### What you should do:
The number needed is how many lines of the data hold the string "shoulder". Give that number and nothing more.

### The records:
◇ ◇ ◇ ◇
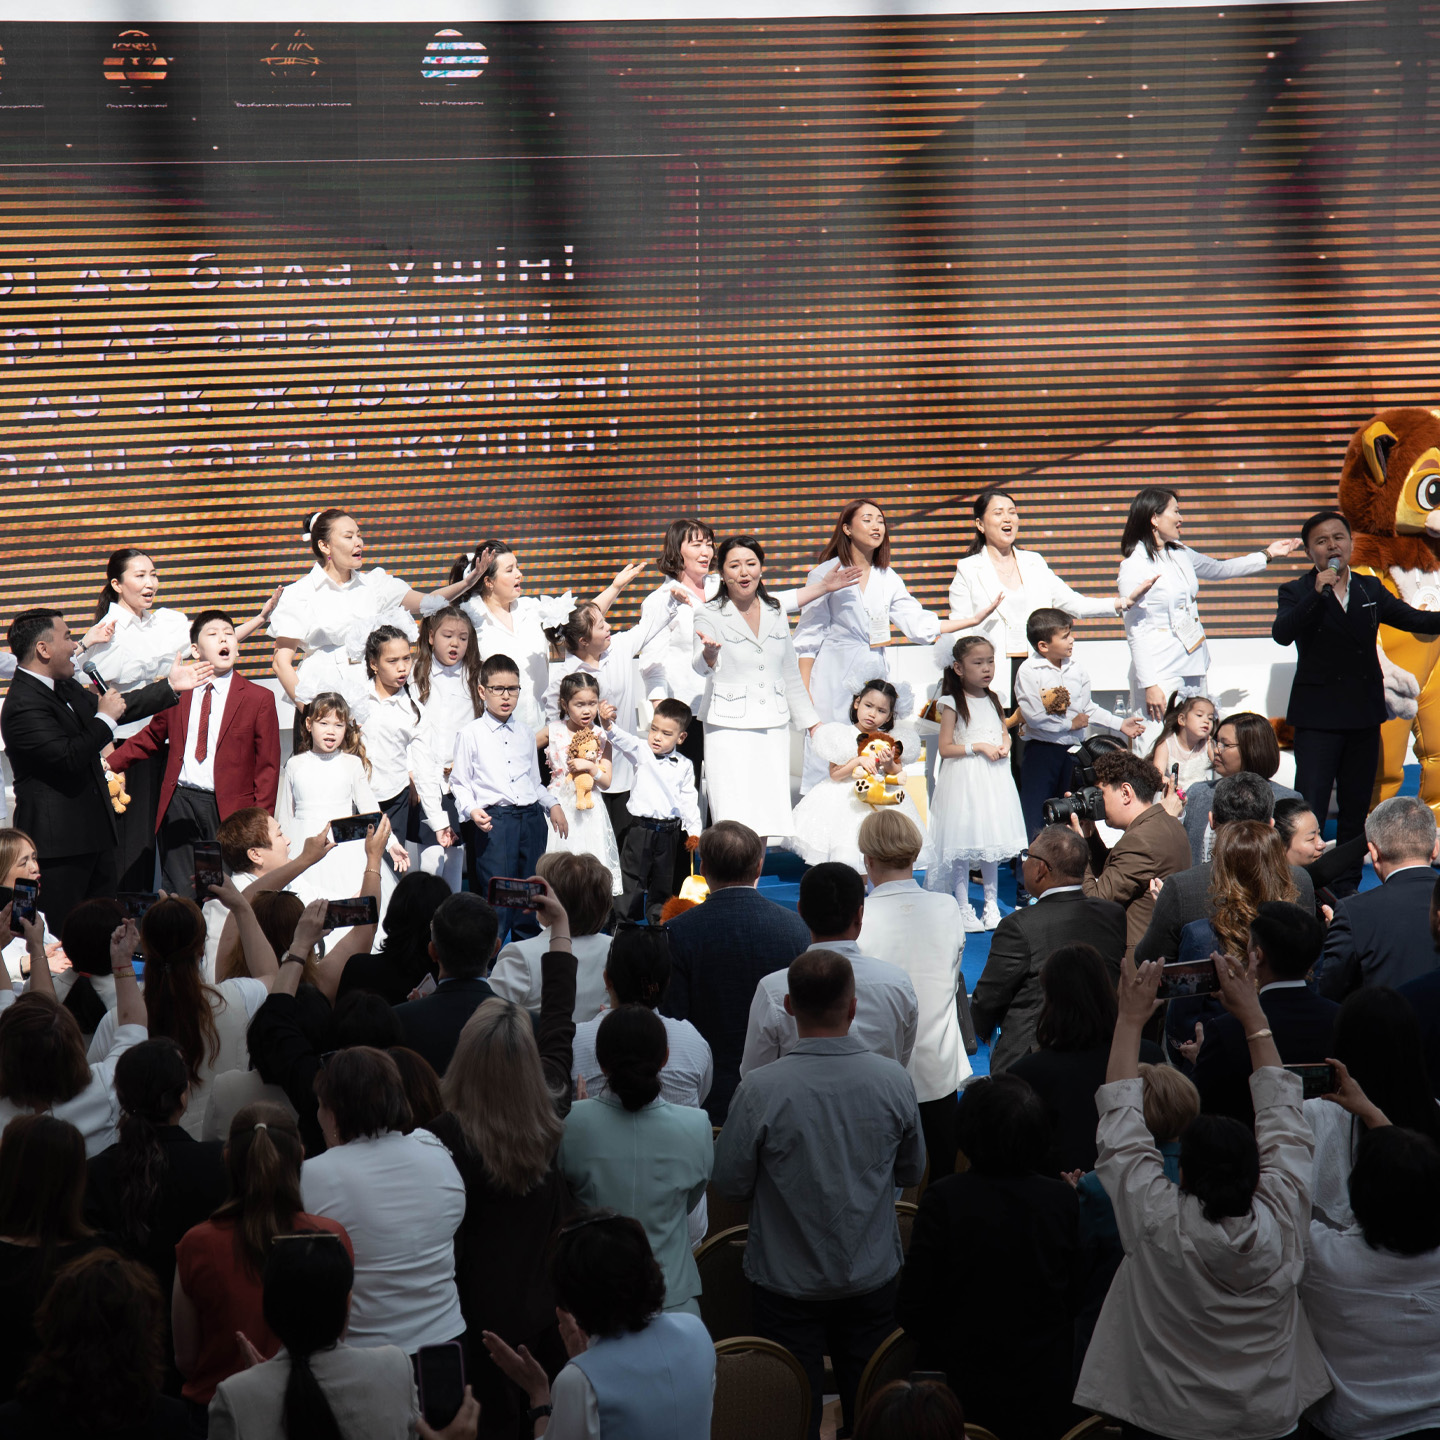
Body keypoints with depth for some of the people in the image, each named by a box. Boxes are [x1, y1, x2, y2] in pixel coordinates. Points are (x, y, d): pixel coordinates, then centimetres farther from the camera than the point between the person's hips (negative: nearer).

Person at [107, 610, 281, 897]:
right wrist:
◇ ◇ ◇ ◇
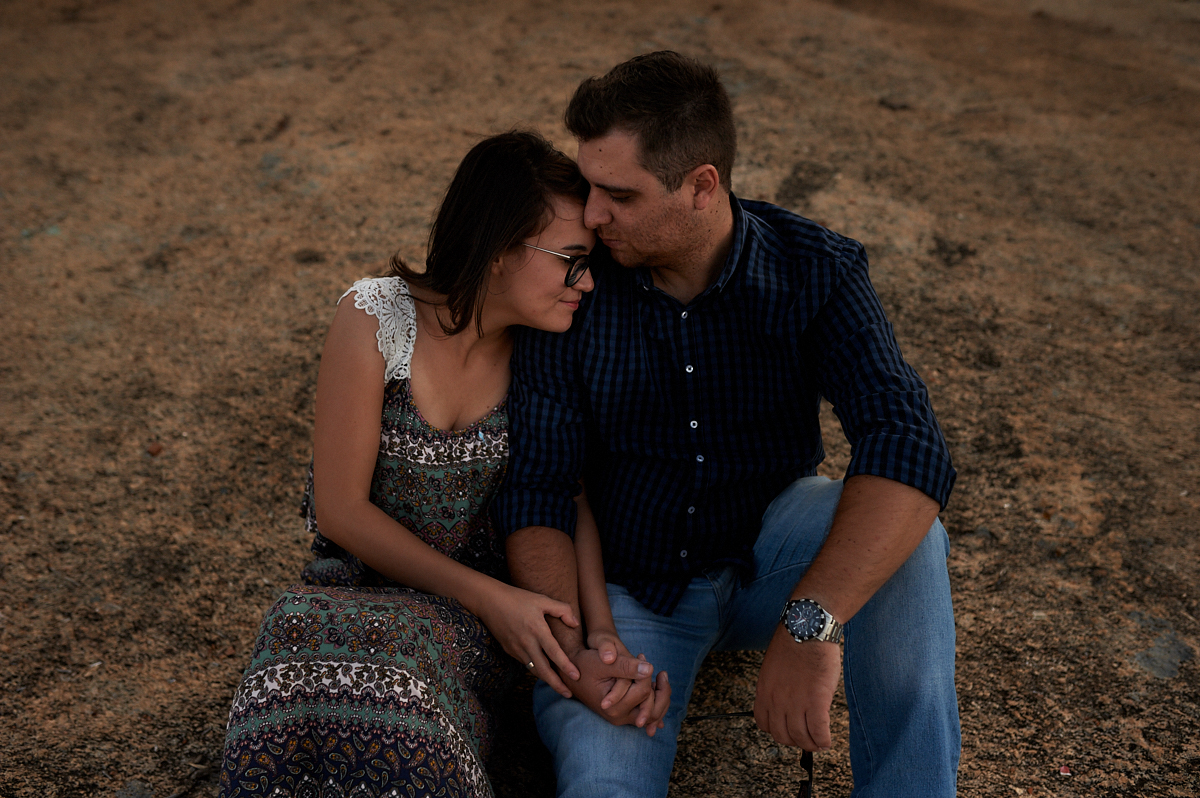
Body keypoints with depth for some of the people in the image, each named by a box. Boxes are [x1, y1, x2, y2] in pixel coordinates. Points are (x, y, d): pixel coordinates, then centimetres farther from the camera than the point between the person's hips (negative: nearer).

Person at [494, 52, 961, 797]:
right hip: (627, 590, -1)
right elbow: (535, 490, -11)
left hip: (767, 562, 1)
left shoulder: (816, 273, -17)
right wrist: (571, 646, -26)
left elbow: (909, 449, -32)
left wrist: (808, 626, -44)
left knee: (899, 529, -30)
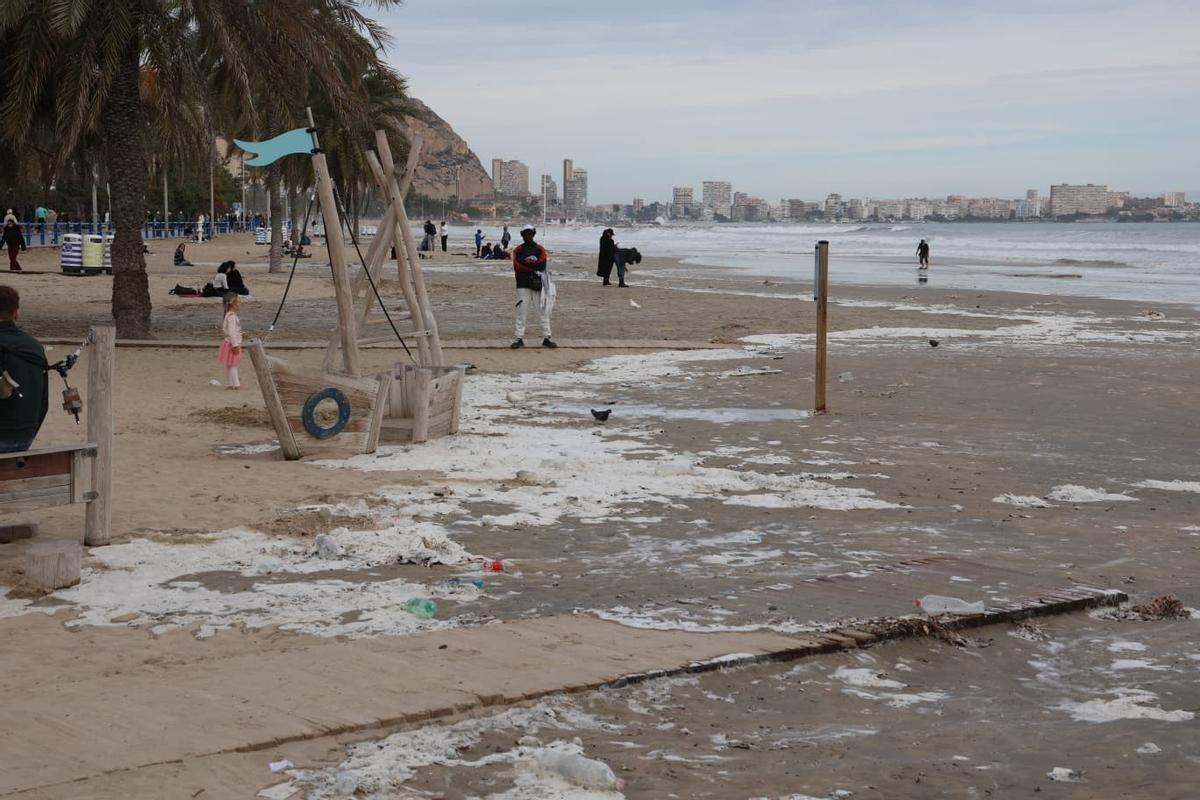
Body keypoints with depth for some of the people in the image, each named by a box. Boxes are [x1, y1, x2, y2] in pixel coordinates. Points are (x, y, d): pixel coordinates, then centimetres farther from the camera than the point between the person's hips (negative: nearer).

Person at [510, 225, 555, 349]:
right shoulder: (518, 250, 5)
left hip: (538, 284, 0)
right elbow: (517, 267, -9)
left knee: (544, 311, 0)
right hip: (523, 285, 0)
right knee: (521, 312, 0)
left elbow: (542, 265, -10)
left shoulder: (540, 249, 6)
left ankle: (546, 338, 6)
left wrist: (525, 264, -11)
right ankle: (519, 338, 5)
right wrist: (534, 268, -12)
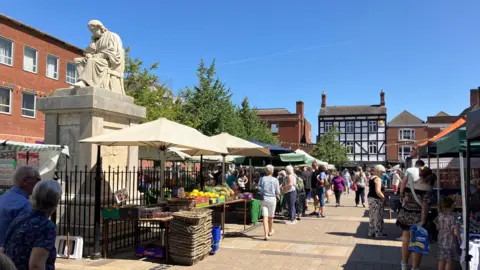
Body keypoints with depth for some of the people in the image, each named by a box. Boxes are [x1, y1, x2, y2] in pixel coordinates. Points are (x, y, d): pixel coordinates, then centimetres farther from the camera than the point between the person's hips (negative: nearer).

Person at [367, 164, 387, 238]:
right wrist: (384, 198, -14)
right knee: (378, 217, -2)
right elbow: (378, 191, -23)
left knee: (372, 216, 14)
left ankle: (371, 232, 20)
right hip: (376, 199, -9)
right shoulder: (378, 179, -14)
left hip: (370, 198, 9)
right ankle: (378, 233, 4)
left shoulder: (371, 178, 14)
◇ ◇ ◇ ◇
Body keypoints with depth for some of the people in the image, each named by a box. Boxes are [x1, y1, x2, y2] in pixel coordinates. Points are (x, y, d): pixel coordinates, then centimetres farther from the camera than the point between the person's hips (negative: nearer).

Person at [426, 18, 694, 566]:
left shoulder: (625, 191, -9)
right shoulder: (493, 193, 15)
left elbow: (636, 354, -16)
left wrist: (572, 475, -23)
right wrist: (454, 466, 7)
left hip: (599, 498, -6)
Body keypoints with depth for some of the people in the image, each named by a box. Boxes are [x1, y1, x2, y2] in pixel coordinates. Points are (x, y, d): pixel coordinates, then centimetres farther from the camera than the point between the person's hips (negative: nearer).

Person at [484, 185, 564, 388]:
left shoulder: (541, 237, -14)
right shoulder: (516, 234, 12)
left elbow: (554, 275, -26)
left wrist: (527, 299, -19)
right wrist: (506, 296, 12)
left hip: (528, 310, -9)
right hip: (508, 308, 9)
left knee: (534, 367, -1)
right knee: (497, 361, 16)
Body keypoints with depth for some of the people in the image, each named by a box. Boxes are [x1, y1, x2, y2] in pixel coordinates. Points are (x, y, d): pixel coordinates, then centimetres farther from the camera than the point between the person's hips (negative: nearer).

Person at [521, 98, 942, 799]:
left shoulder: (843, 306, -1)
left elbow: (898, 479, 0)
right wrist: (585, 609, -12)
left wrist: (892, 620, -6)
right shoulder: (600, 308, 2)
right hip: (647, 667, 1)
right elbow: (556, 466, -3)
◇ ◇ ◇ ◇
### Solution below:
11